The literary world of gaming tie-ins is wide and varied. There’s some spectacular books out there, written by hugely notable authors. There are also some that aren’t, written for to fill a certain story gap or to otherwise keep fans engaged. The Mass Effect universe has had its share of duds, but a forthcoming trilogy of novels has the potential to be something really special.
Titan Books has announced that it’s signed four high-profile speculative fiction authors to pen a new trilogy that will tie in with the forthcoming Mass Effect: Andromeda. Those authors include Jason M. Hough and K.C. Alexander, Catherynne M. Valente and N.K. Jemisin.
Hough and Alexander will be teaming up for the first installment of the trilogy, titled Nexus Uprising, which will hit stores on March 28th, 2017, while Valente’s Annihilation and Jemisin’s Initiation will be out this summer and fall, respectively. There’s no word on what the books will be about.

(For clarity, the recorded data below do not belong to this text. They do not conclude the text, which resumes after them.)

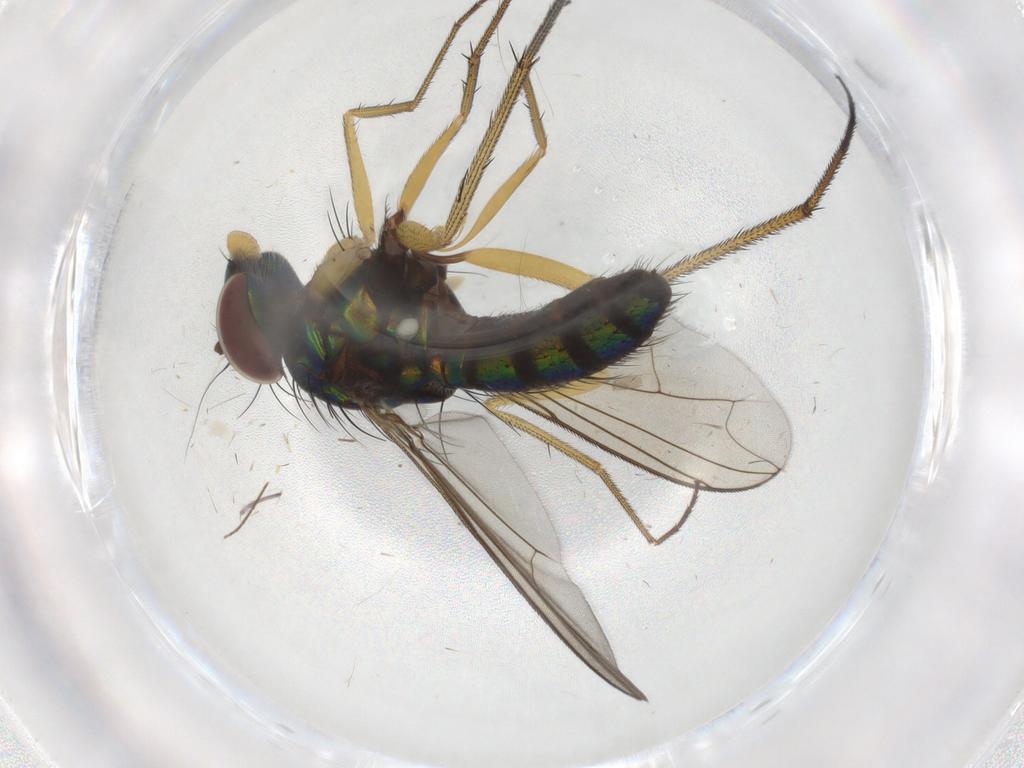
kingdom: Animalia
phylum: Arthropoda
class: Insecta
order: Diptera
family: Dolichopodidae
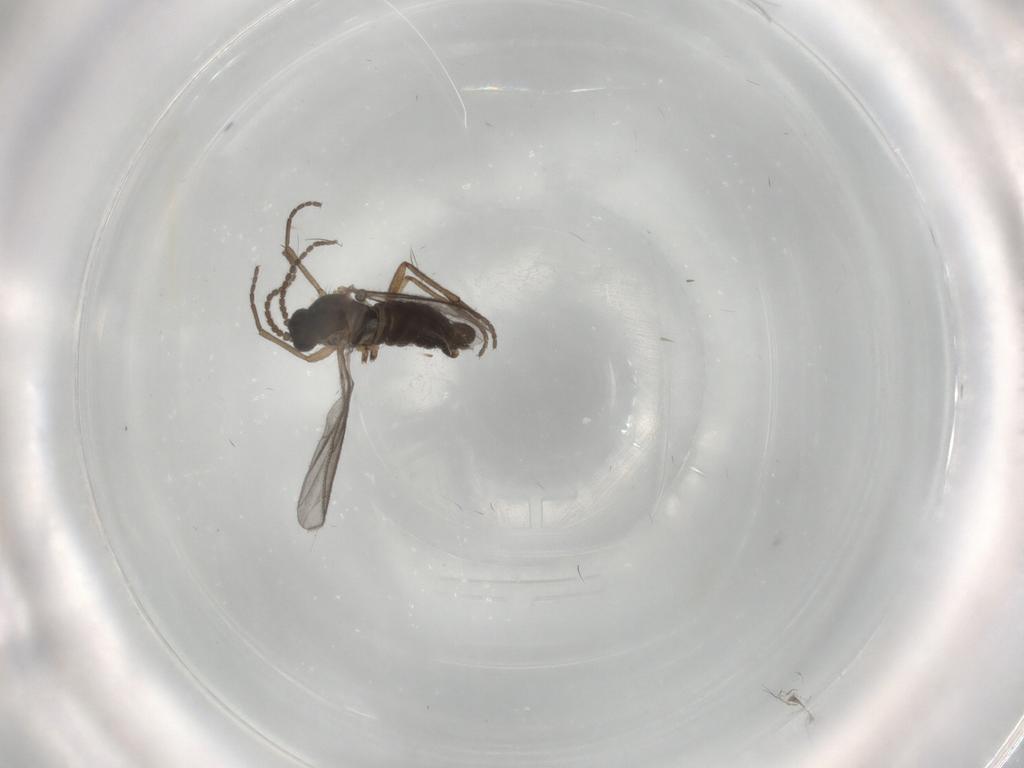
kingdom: Animalia
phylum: Arthropoda
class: Insecta
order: Diptera
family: Sciaridae
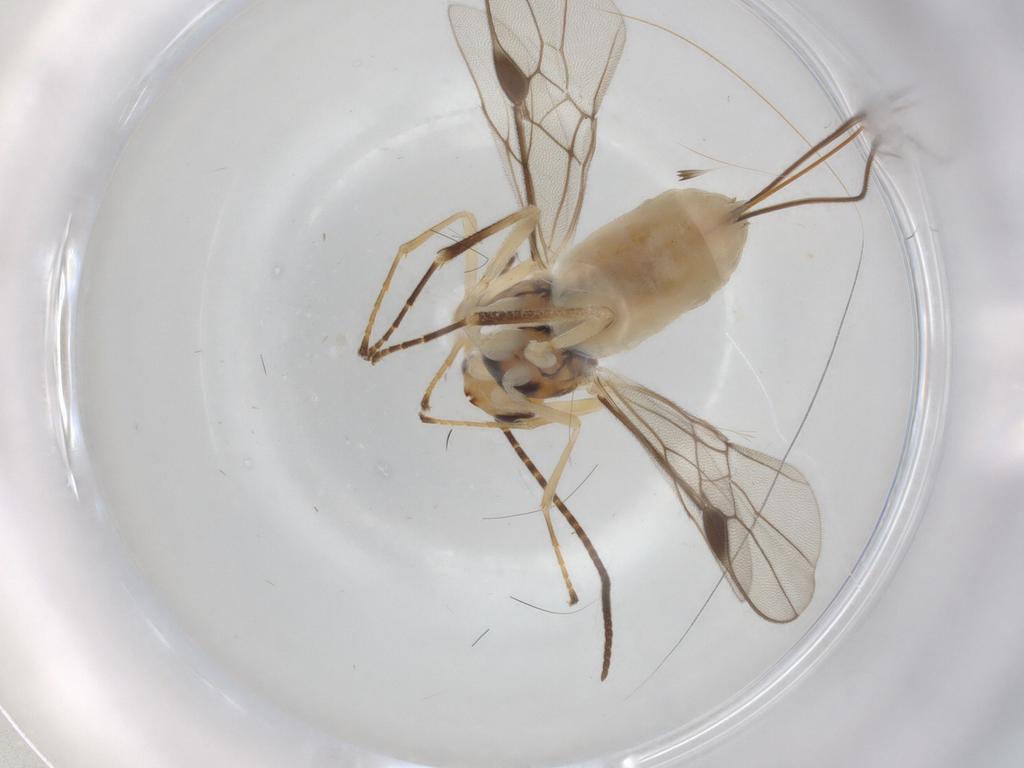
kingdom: Animalia
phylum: Arthropoda
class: Insecta
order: Hymenoptera
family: Braconidae
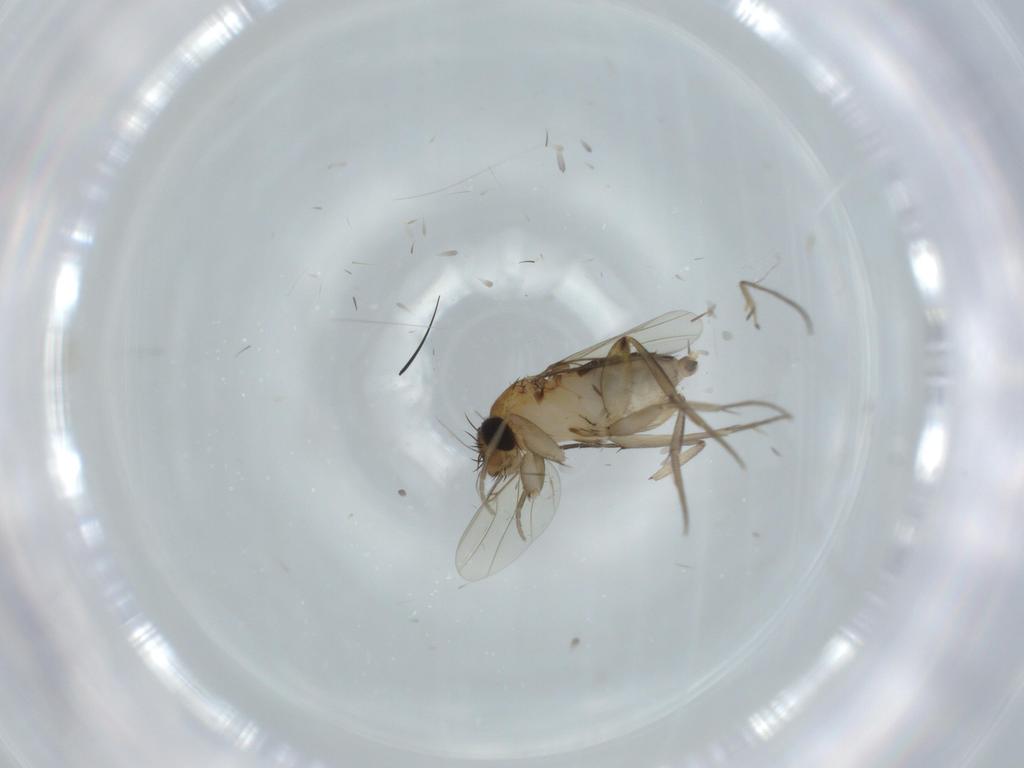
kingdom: Animalia
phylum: Arthropoda
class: Insecta
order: Diptera
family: Phoridae
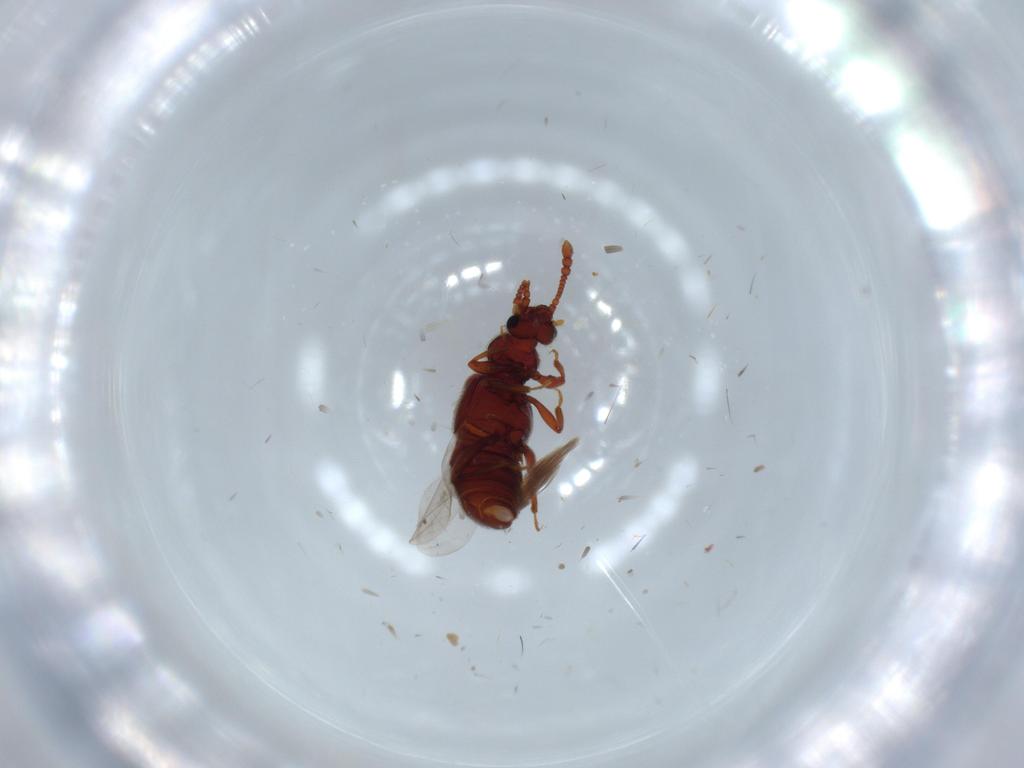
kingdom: Animalia
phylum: Arthropoda
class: Insecta
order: Coleoptera
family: Staphylinidae
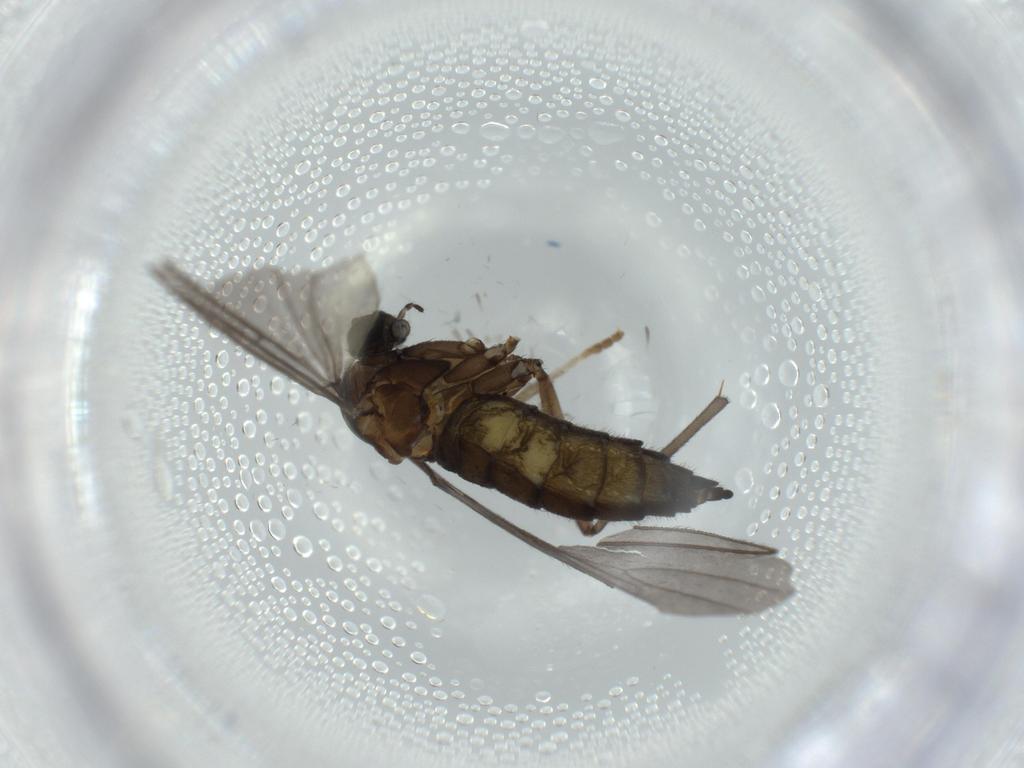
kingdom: Animalia
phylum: Arthropoda
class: Insecta
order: Diptera
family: Sciaridae
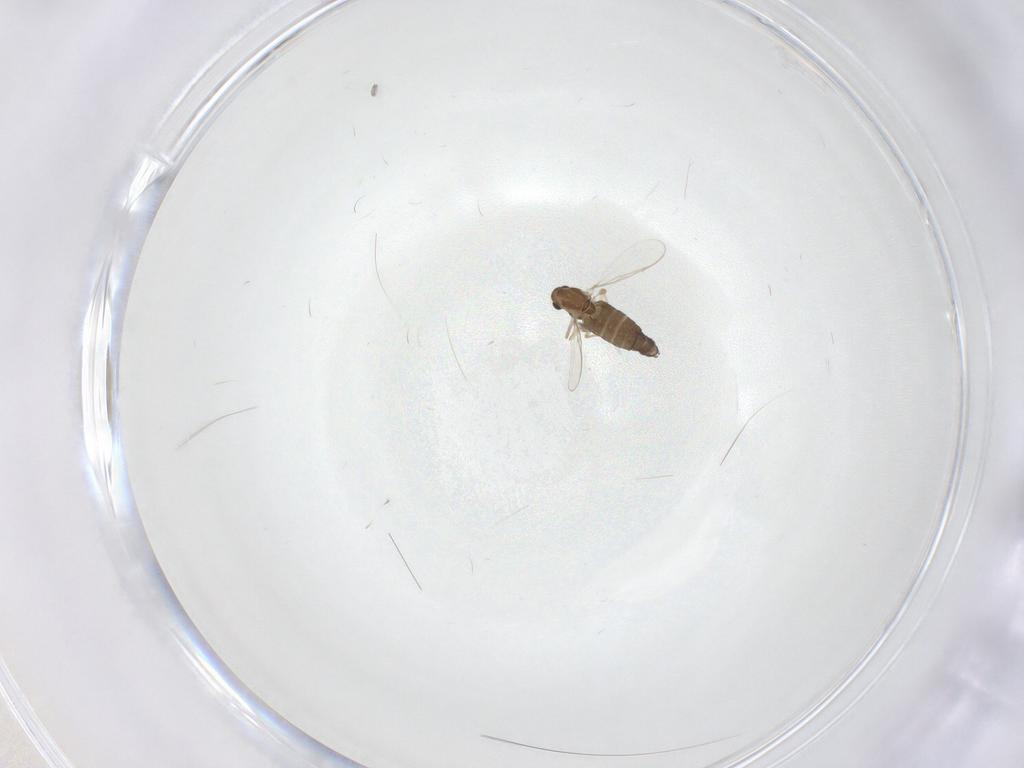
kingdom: Animalia
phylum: Arthropoda
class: Insecta
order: Diptera
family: Chironomidae
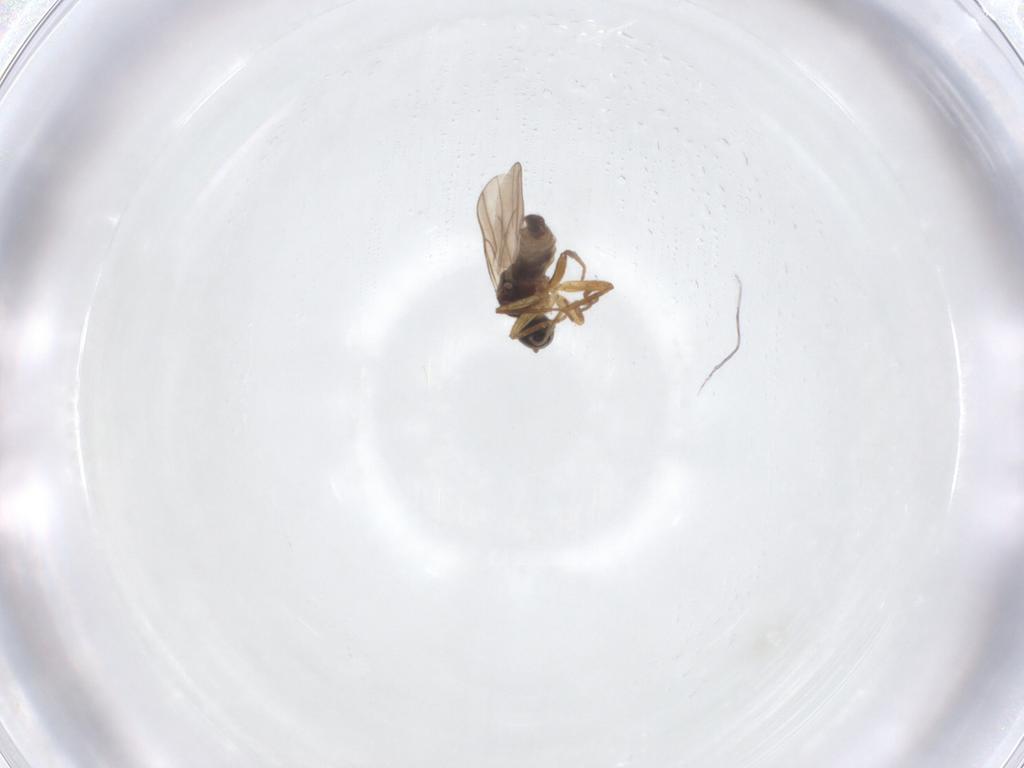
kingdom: Animalia
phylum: Arthropoda
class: Insecta
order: Diptera
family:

Mass Effect has had a bit of a troubled history when it comes to tie-in novels. The first tie-in novels were written by Drew Karpyshyn. Revelation and Ascension were released in 2007 and 2008, respectively, and helped flesh out the world introduced in the first Mass Effect, while his third novel, Retribution, is set after Mass Effect 2. While this first three novels were well received by fans, a fourth novel, 2012’s Deception by William C. Dietz earned considerable controversy after fans found and cataloged numerous errors, which prompted the company to apologize for the mistakes.
Bringing on major authors such as Jemisin and Valente is a huge move for Bioware and Titan Books — these are enormous names to be attached to such a franchise. Jemisin won the 2015 Hugo Award for Best Novel for her groundbreaking book The Fifth Season earlier this fall, while Valente has earned her share of awards and nominations, and has gained considerable acclaim for her Fairyland series. Hough and Alexander are newer to the field, but have each earned praise for their books.
There’s a number of authors out there who have done some excellent work writing tie-in novels throughout their careers, but Jemisin and Valente are two authors that I would never have pegged for this sort of work. Valente’s works are elegantly written, while Jemisin’s novels (you really must read The Fifth Season) are absolutely groundbreaking fantasies. This feels like Isaac Asimov or Arthur C. Clarke coming down from the mountain to write a Star Wars novel.
This isn’t to say that tie-in novels are bad moves for authors, or that it’s an exercise that’s beneath highly regarded authors, but tie-in novels or adaptations have always had a sort of stigma around them. Bringing in these authors helps to dismiss that outdated attitude, and bringing in authors of this caliber can help inject some new views and different perspectives to the franchise, which should make for some intriguing reads in 2017.